▸ **WHAT YOU HAVE TO DO**
Every record needs to be repeated exactly; its pictures do not.

* * * * * * * * *

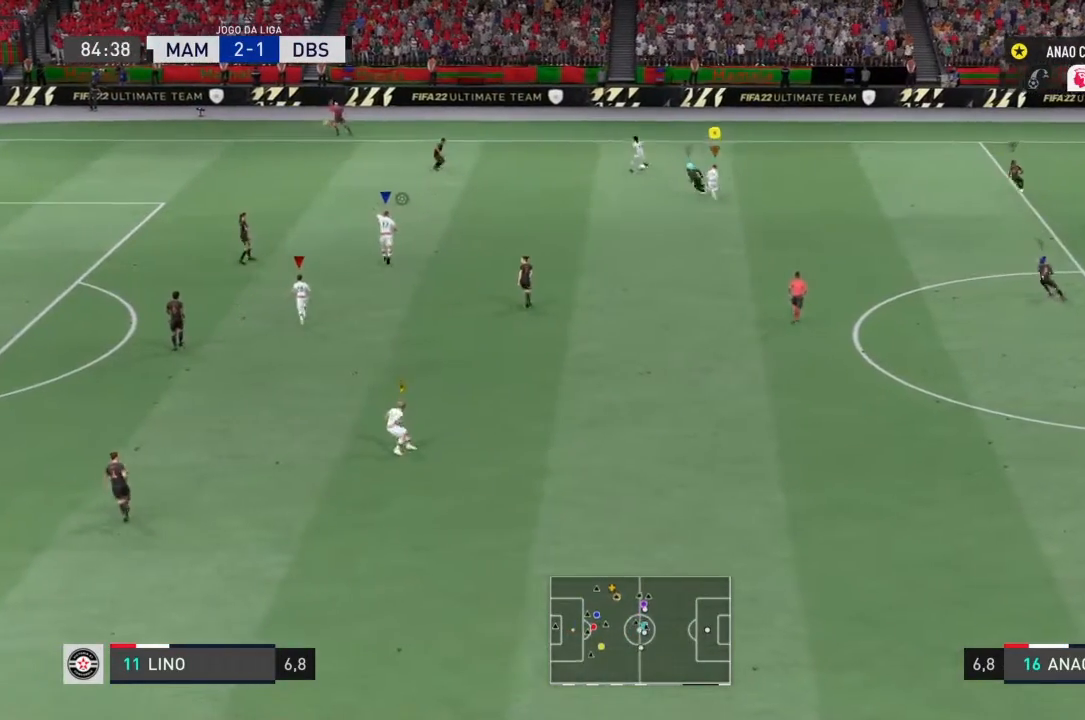
{"buttons": [], "left_stick": "left", "right_stick": "center", "events": [[33, "left_stick", "up-left"], [300, "left_stick", "left"]]}
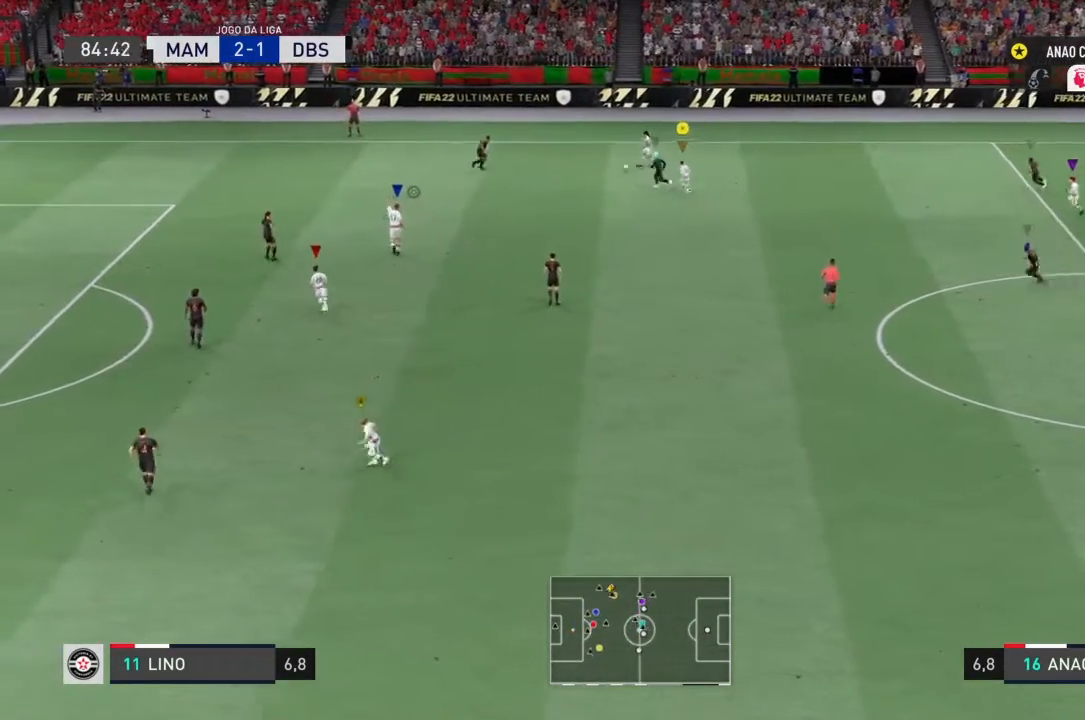
{"buttons": [], "left_stick": "down", "right_stick": "center", "events": [[100, "left_stick", "center"], [167, "left_stick", "down"]]}
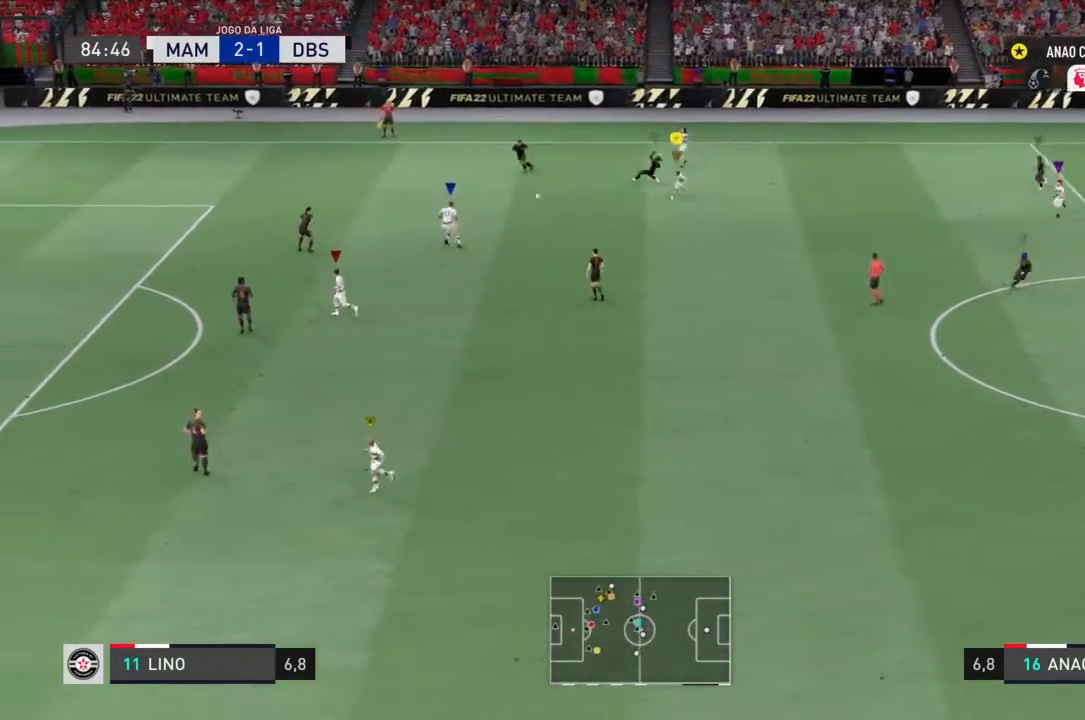
{"buttons": [], "left_stick": "down-left", "right_stick": "center", "events": [[166, "left_stick", "down-left"]]}
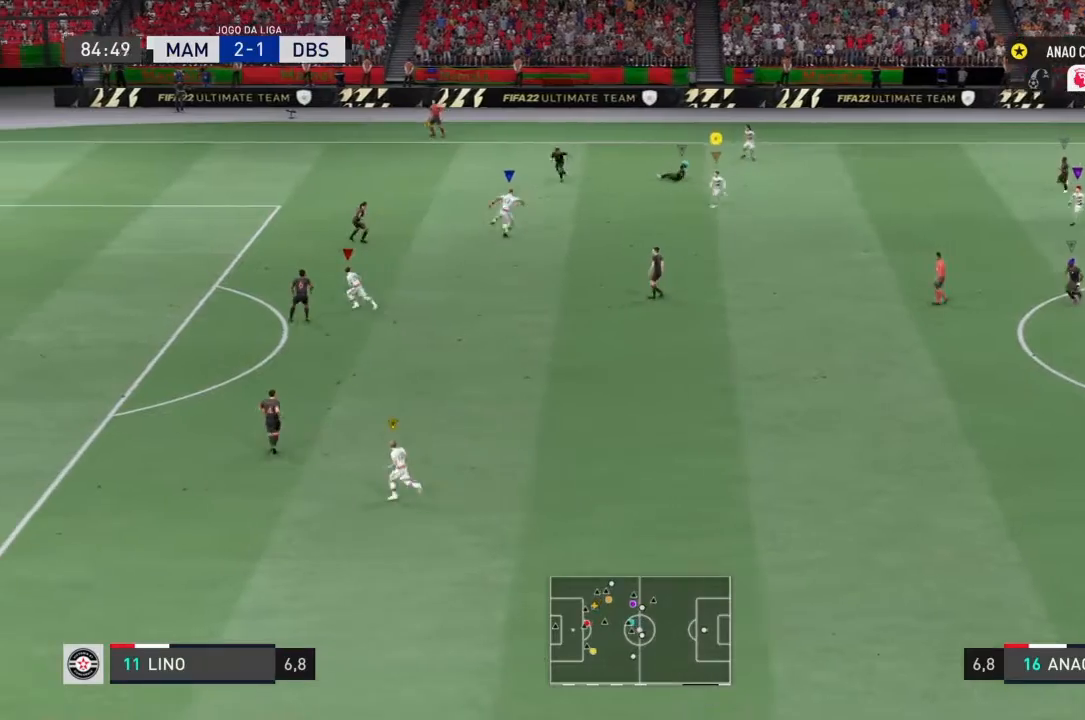
{"buttons": [], "left_stick": "down-left", "right_stick": "center", "events": []}
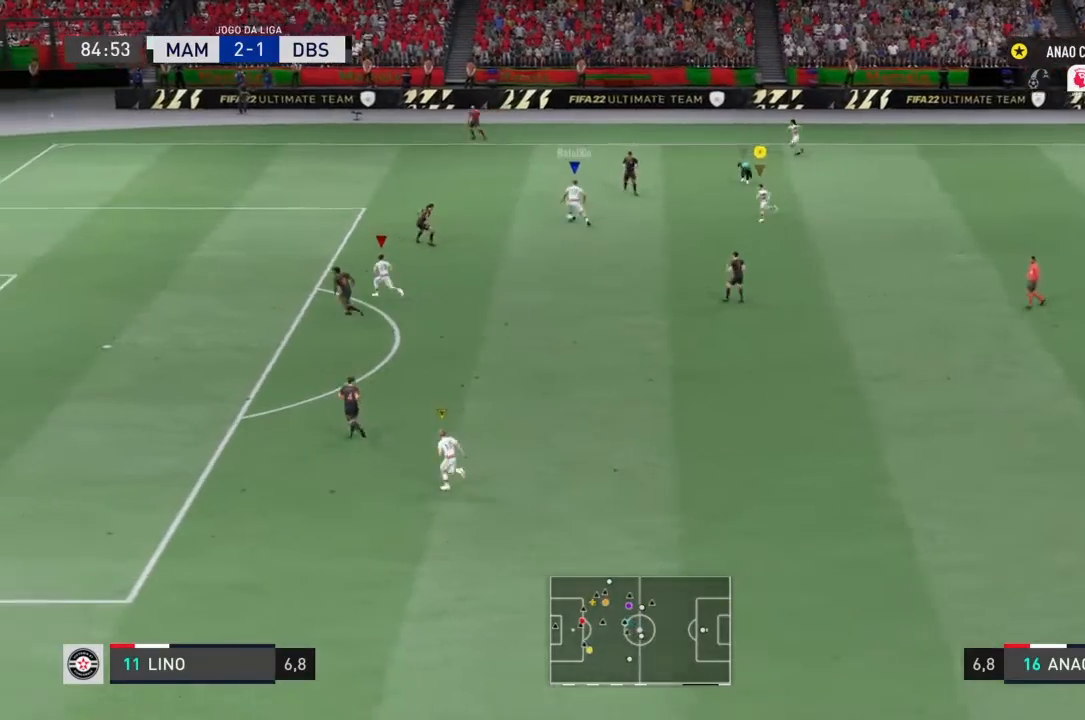
{"buttons": ["R2"], "left_stick": "down-left", "right_stick": "center", "events": [[500, "R2", "down"]]}
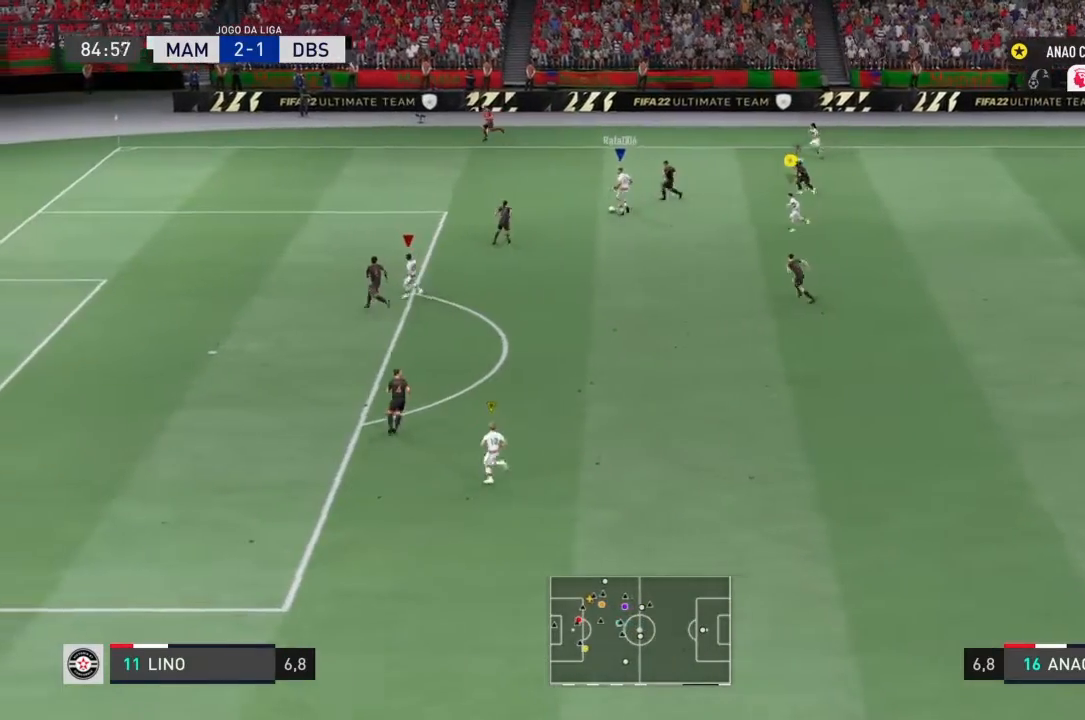
{"buttons": ["R2"], "left_stick": "down-left", "right_stick": "center", "events": []}
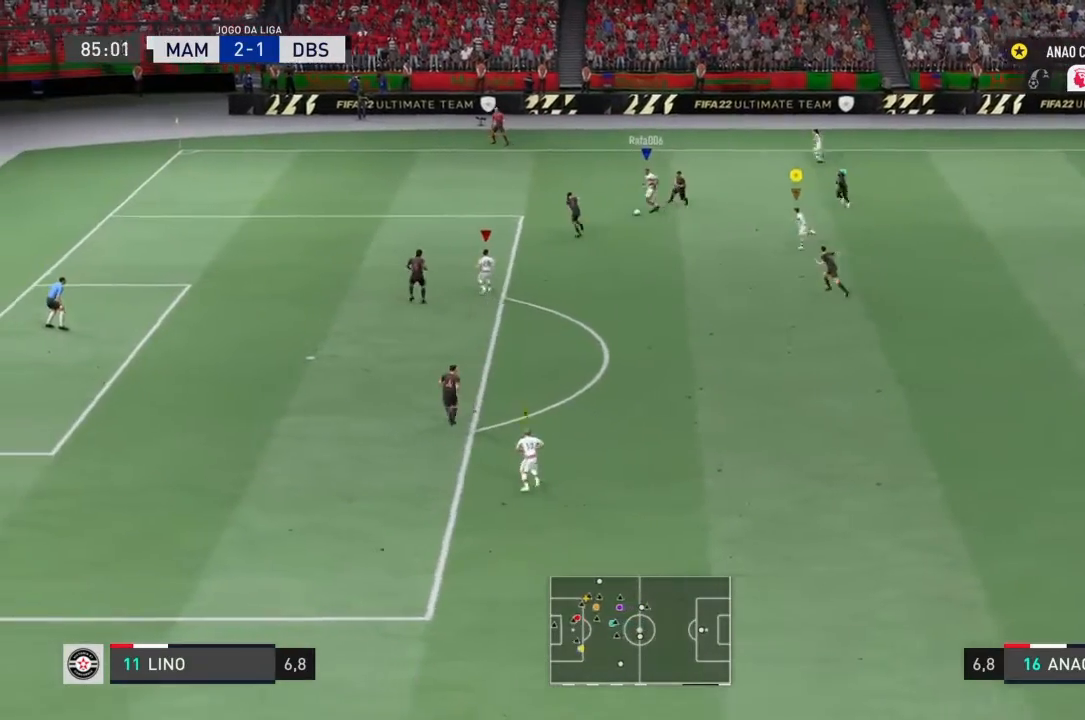
{"buttons": [], "left_stick": "down-left", "right_stick": "center", "events": [[267, "R2", "up"]]}
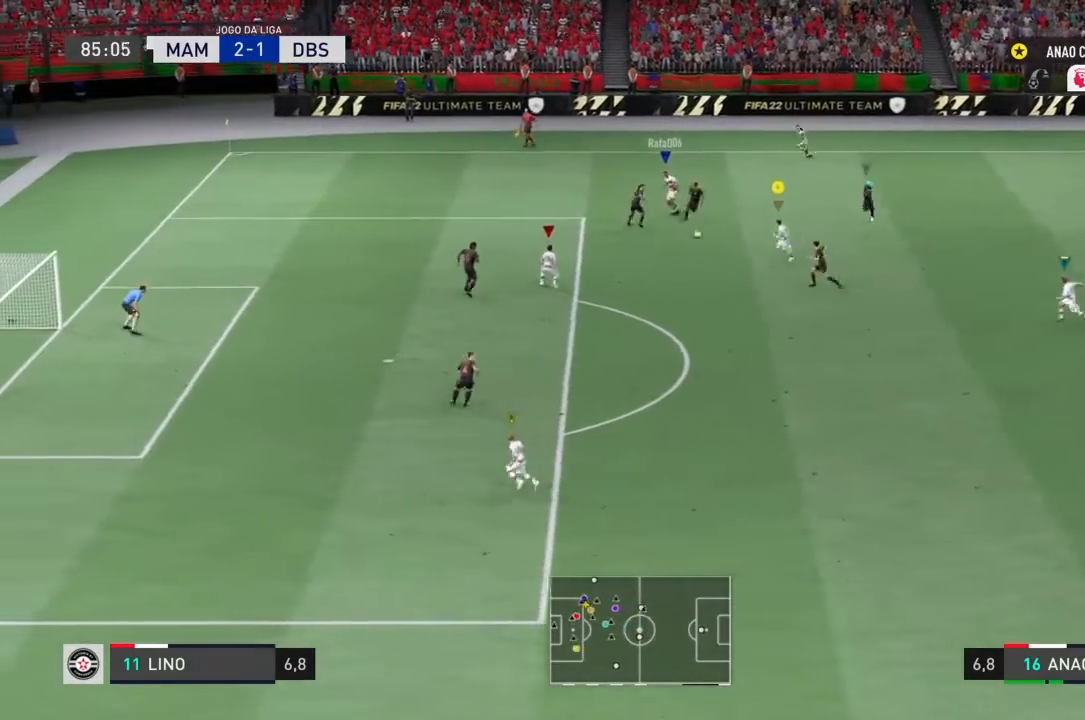
{"buttons": [], "left_stick": "down-left", "right_stick": "center", "events": []}
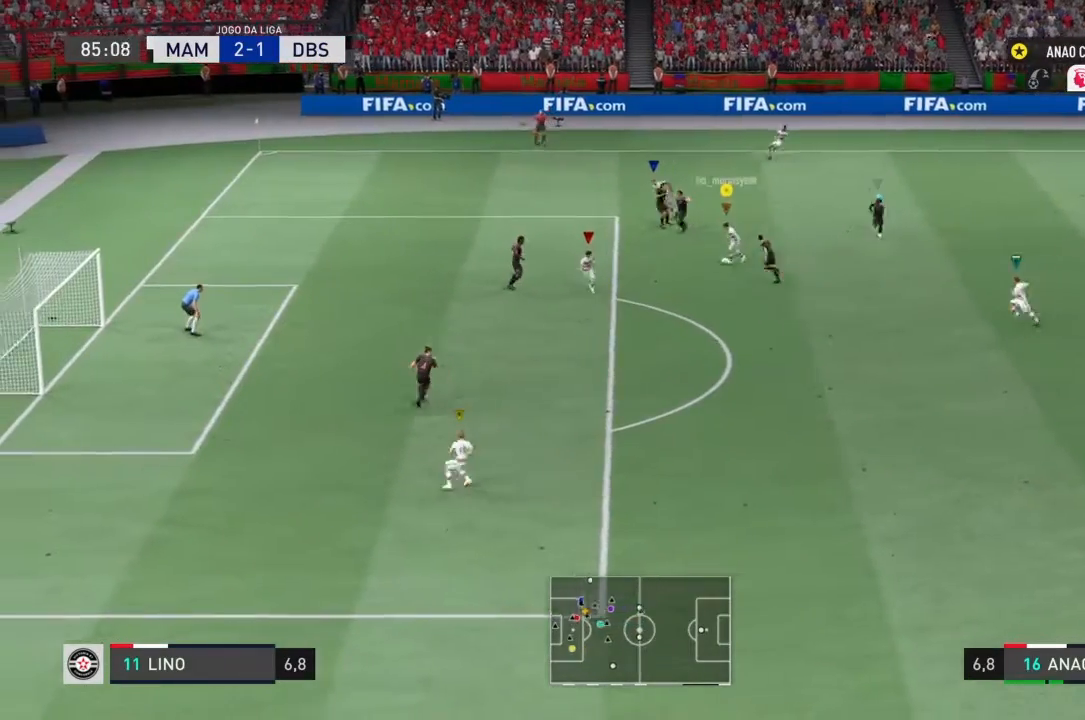
{"buttons": [], "left_stick": "left", "right_stick": "center", "events": [[100, "left_stick", "left"], [233, "CIRCLE", "down"], [433, "CIRCLE", "up"]]}
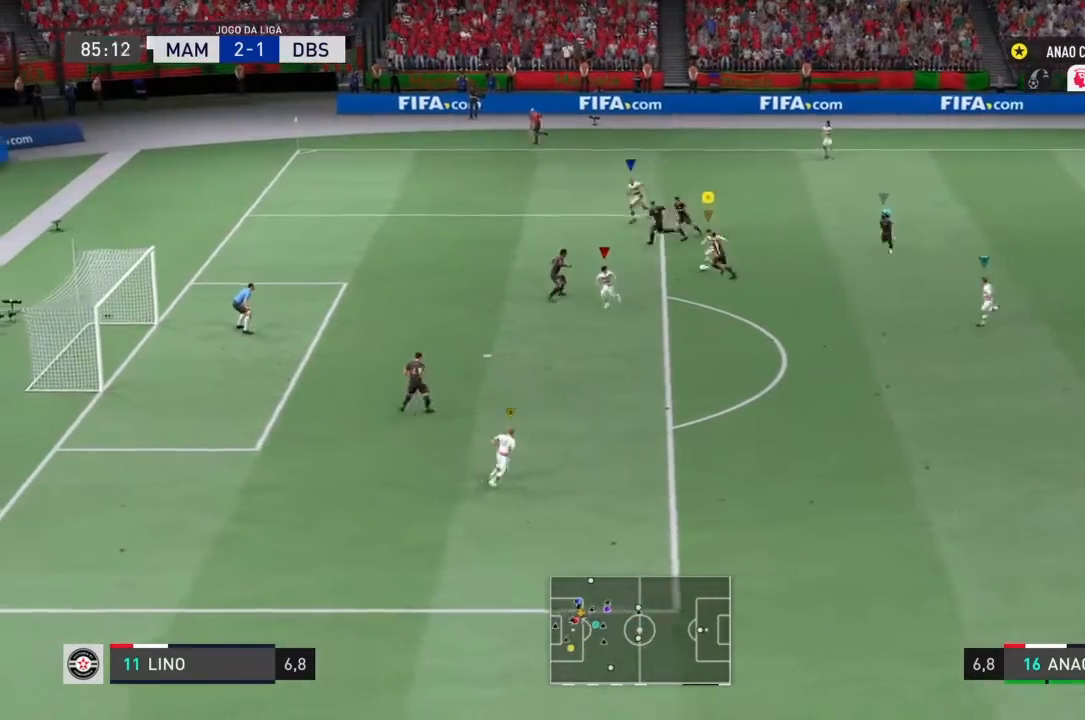
{"buttons": [], "left_stick": "left", "right_stick": "center", "events": []}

* * * * * * * * *

▸ **OUTPUT BELOW**
{"buttons": [], "left_stick": "left", "right_stick": "center", "events": [[33, "left_stick", "up-left"], [300, "left_stick", "left"]]}
{"buttons": [], "left_stick": "down", "right_stick": "center", "events": [[100, "left_stick", "center"], [167, "left_stick", "down"]]}
{"buttons": [], "left_stick": "down-left", "right_stick": "center", "events": [[166, "left_stick", "down-left"]]}
{"buttons": [], "left_stick": "down-left", "right_stick": "center", "events": []}
{"buttons": ["R2"], "left_stick": "down-left", "right_stick": "center", "events": [[500, "R2", "down"]]}
{"buttons": ["R2"], "left_stick": "down-left", "right_stick": "center", "events": []}
{"buttons": [], "left_stick": "down-left", "right_stick": "center", "events": [[267, "R2", "up"]]}
{"buttons": [], "left_stick": "down-left", "right_stick": "center", "events": []}
{"buttons": [], "left_stick": "left", "right_stick": "center", "events": [[100, "left_stick", "left"], [233, "CIRCLE", "down"], [433, "CIRCLE", "up"]]}
{"buttons": [], "left_stick": "left", "right_stick": "center", "events": []}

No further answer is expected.